2025-06-12 IAWG Meeting Notes DRAFT

Hughes, Andrew

FaceTec

Present

Jung, Jimmy

Slandala 

Present

Silberstein, Yehoshua

Proof

Present

Wilsher, Richard

Zygma Inc. 

Present

Magrath, Michael

Easy Dynamics

Present

Stojkovski, Vladimir

CLEAR

Donald, India

GSA

Present

Brown, Wendy

FPKIMA

Present

Bachenheimer, Dan

Brown, Cynetheia

FPKIMA

Present

Jones, Scott

Present

Kay Chopard

Kantara

Present

Status of ‘comparable alternatives’

Waiting to gather a group of CSPs into the discussion.

Biometrics as a second factor

Jimmy

Biometrics as a second factor: In AAL2 you can use multifactor or a combination of two single-factor authenticators.  CSPs using a combination of two single-factor authenticators typically use a memorized secret and a second factor as described in 63B 4.2.1. and our criteria.  But, 4.2.1 also allows a biometric to be used, describing this in a complicated note.  Because our process for generating criteria generally extracted the shall statements, this did not make it into our criteria and may call for an update. 

 =====

Open

• What change to the IAWG criteria could be envisioned?

• Today, Kantara does not permit “biometrics” to be the second factor.

• 63B#070 (4.2.1 Note)

• The note seems to say that use of a biometric is not a full factor - it’s intended for device unlock.

• Note that 5.2.3 conformance is required regardless.
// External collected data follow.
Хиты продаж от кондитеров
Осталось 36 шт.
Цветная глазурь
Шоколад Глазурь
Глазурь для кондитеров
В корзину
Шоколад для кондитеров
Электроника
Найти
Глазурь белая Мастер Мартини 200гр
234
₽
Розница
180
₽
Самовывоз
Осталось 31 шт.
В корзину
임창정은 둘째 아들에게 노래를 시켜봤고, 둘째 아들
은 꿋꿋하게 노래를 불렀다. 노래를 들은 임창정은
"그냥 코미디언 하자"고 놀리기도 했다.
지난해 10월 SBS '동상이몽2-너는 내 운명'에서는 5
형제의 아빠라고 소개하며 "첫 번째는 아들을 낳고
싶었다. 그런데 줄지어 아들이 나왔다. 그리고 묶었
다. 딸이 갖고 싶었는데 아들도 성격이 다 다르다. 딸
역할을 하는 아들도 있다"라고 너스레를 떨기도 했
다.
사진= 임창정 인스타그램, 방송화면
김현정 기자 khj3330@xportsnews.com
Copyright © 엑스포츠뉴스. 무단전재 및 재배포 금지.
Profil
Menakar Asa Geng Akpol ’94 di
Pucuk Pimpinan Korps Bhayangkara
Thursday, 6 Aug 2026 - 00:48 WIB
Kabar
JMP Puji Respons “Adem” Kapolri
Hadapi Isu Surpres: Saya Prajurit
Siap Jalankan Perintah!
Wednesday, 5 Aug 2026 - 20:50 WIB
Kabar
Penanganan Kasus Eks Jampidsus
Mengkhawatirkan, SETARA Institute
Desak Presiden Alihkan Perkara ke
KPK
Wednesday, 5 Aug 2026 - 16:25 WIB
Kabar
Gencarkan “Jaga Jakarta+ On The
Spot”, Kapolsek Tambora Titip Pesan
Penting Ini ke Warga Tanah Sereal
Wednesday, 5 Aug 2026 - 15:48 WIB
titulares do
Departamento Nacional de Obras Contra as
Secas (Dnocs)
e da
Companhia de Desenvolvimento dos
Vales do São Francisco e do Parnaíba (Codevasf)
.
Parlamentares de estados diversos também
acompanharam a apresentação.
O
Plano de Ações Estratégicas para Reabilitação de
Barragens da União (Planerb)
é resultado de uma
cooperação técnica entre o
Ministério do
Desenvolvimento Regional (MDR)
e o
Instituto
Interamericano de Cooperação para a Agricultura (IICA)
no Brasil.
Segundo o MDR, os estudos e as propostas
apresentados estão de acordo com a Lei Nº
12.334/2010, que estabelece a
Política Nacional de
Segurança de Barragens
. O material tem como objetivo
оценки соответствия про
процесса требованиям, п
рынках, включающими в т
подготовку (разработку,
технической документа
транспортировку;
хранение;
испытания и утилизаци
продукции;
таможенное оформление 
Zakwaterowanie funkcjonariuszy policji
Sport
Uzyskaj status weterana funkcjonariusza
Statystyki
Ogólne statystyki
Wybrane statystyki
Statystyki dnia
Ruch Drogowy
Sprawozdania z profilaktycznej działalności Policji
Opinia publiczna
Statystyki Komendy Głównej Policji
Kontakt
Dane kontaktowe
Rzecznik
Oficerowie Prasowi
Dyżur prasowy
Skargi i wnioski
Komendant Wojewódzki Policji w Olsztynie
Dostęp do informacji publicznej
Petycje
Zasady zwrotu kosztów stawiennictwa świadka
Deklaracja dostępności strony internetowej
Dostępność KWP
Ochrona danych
• Discussion about server-side vs device-side biometrics and relationship to single factor vs multi factor authenticators.

•  

From 63-4 draft:

The presentation of a biometric factor for authenticator activation SHALL be a separate operation from unlocking the host device (e.g., smartphone). However, the same activation factor used to unlock the host device MAY be used in the authentication operation. Agencies MAY lower this requirement for authenticators that are managed by or on behalf of the CSP (e.g., via mobile device management) and constrained to have short agency-determined inactivity timeouts and biometric systems that meet the above requirements

• ACTION: Jimmy to propose changes to criteria to accommodate the concern so that the IAWG can discuss.

Evidence analysis

Jimmy

2. Evidence analysis:  In 2023, in an effort to simplify the process of dealing with table T5-1, the IAWG decided to accept the NIST Notional Strength of Identity Evidence in the 800-63-3 Implementation Resources (Notice #23-01).  Sometime after that I through a casual note into the IAWG email threads noting that a closer look at the Notional Strength of Identity Evidence was not as helpful as we thought.  The Validation requirements (and in particular the lack of an AAMVA equivalent for any evidence besides DLs) makes confirming details by comparison with information held or published by the issuing source or authoritative source impossible in most cases.  One could argue that AAMVA validated evidence is the ONLY STRONG or STRONG+ evidence there is for unsupervised proofing; making TWO STRONG impossible.  I’m not sure what the right move is here; perhaps start with a review of typical evidence against the T5 criteria? an articulation of what qualifies as authoritative? Suggestions for compensating controls that might make help fill in the gaps?  This is front of mind for me, as I have had two clients reminding me that only 90% of Americans have driver’s licenses and not everyone plays in AAMVA.